Materials and methods
This cross-sectional observational study was conducted in the Department of Microbiology, Chitwan Medical College and Teaching Hospital (CMCTH), Bharatpur, Nepal. A total 150 routine pus samples were obtained from wounds at various body sites of patients admitted in CMCTH. The samples were inoculated onto nutrient agar, blood agar and mannitol salt agar. Of the total samples, 43 grew S. aureus, which was identified by a standard microbiological techniques including Gram stain, catalase, coagulase, phosphatase and DNAase tests.Citation13 Biofilm formation by these isolates was detected by two in vitro methods: tissue culture plate (TCP) method and tube adherence method (TM).
TCP method
This quantitative, gold standard method for biofilm detection was carried out as described by Christensen et al.Citation7 In brief, a colony of S. aureus was isolated from a fresh agar plate and inoculated in 2 mL of trypticase soy broth. The broth was incubated overnight at 37 °C. The culture was then diluted to 1:100 with fresh medium. A sterile individual plate with 96 flat-bottom polystyrene wells was filled with 200 μL of the diluted culture. The control organisms were also processed in a similar manner. The plate was incubated at 37 °C for 24 hours. After incubation, the contents of each well were removed by gentle tapping. The wells were washed with 200 μL of phosphate buffer saline (pH 7.3) to remove free-floating bacteria. Biofilms formed by bacteria adherent to the wells were fixed by 99% methanol and stained with 0.1% crystal violet (CV). Excess stain was washed gently, and the plate was kept for drying. The optical density of the stained adherent biofilm was measured using a micro-ELISA auto-reader (HUMAN) at a wavelength of 570 nm. The experiment was performed in triplicate. Interpretation of biofilm production was performed as per the criteria described by Stepanovic et al,Citation14 and the bacteria were categorized into biofilm nonproducers, or weak, moderate or strong biofilm producers.
Tube adherence method
The isolated organisms were inoculated in 5 mL trypticase soy broth in test tubes and incubated overnight at 37 °C along with the control organism.Citation15 After incubation, the tubes were decanted, dried and stained with 0.1% CV. Subsequently, the tubes were washed gently and placed upside down for drying. Visible lining of the wall and bottom of the tube by a film was considered as positive. The results were scored visually as nonproducers, or weak, moderate or strong biofilm producers.

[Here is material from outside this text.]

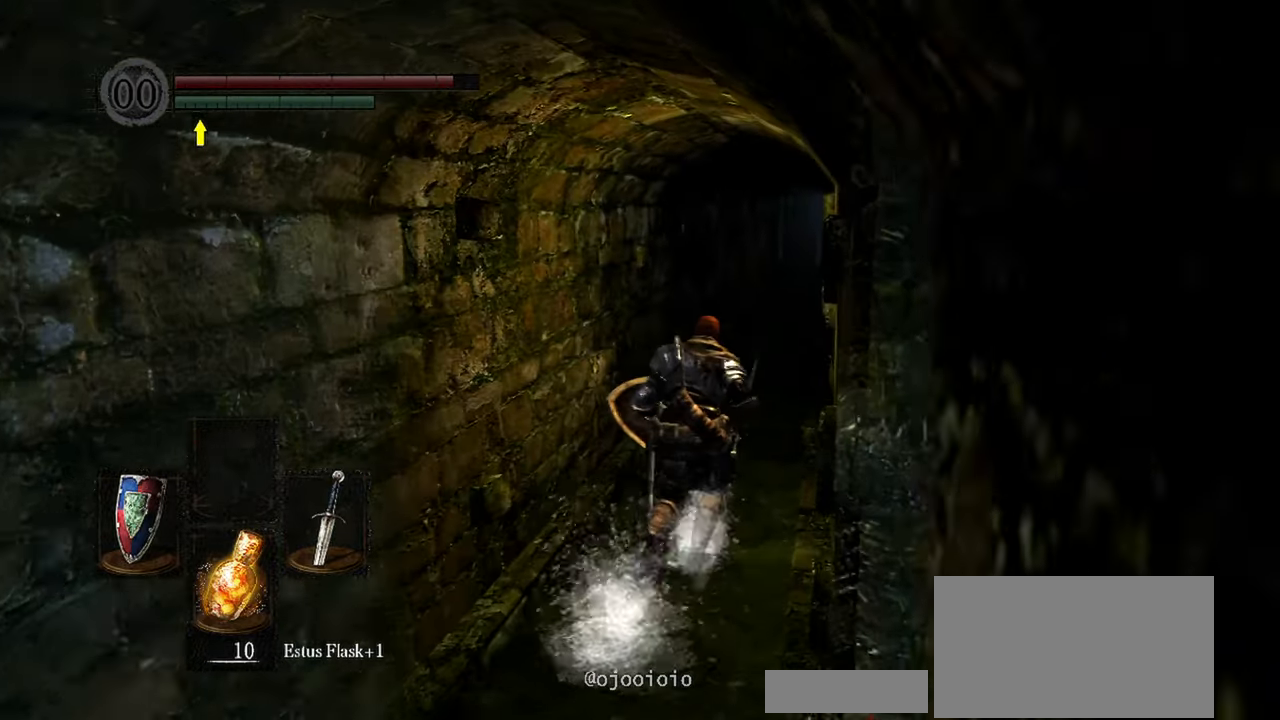
{"dt_ms": 500, "buttons": [], "left_stick": "up", "right_stick": "up-right", "events": [[50, "right_stick", "right"], [217, "right_stick", "up-right"]]}
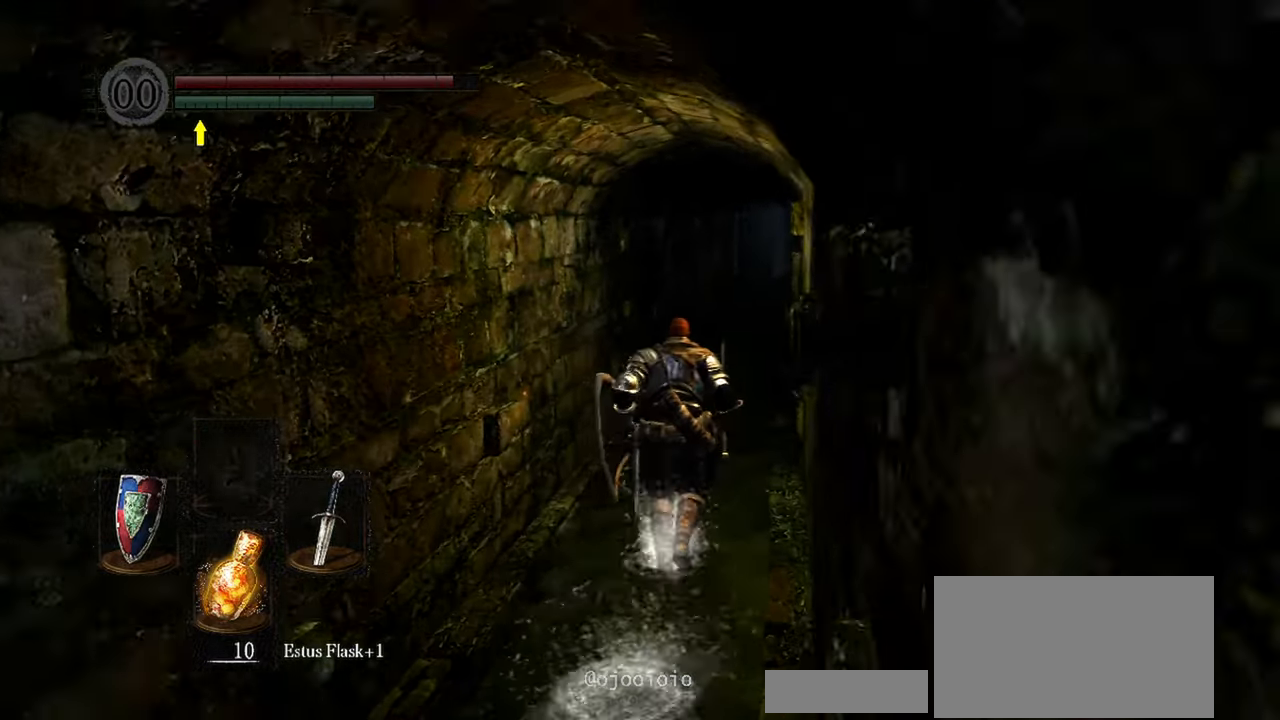
{"dt_ms": 500, "buttons": [], "left_stick": "up", "right_stick": "up-right", "events": []}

S. aureus ATCC 25923 and S. aureus ATCC 35556 were used as negative and positive controls, respectively, for the biofilm assay.
Antimicrobial susceptibility test
Antimicrobial susceptibility tests of the clinical isolates against different antimicrobials were performed in Müller–Hinton agar (MHA) using the standard disk diffusion technique (modified Kirby–Bauer method) and interpreted as per Clinical and Laboratory Standards Institute guidelines.Citation16 The following antimicrobial agents were tested: ampicillin (10 μg), cefoxitin (30 μg), ciprofloxacin (5 μg), chloramphenicol (30 μg), clindamycin (2 μg), cotrimoxazole (25 μg), doxycycline (30 μg), erythromycin (15 μg), gentamicin (10 μg), minocycline (30 μg), rifampicin (5 μg), teicoplanin (30 μg), tetracycline (30 μg) and vancomycin (30 μg) (HiMedia Laboratories, Mumbai, Maharashtra, India). S. aureus ATCC 25923 was used as the control organism.
Isolates were considered multidrug resistant (MDR) based on the guidelines recommended by the joint initiative of the European Centre for Disease Prevention and Control (ECDC) and the Centers for Disease Control and Prevention (CDC).Citation17 According to those guidelines, the isolates showing non-susceptibility to at least one agent in three or more antimicrobial categories were identified as MDR.
S. aureus isolates showing positive D zone test were considered as resistant to clindamycin.
Screening of MRSA
All the isolates identified as S. aureus were further screened for methicillin resistance using the cefoxitin disk.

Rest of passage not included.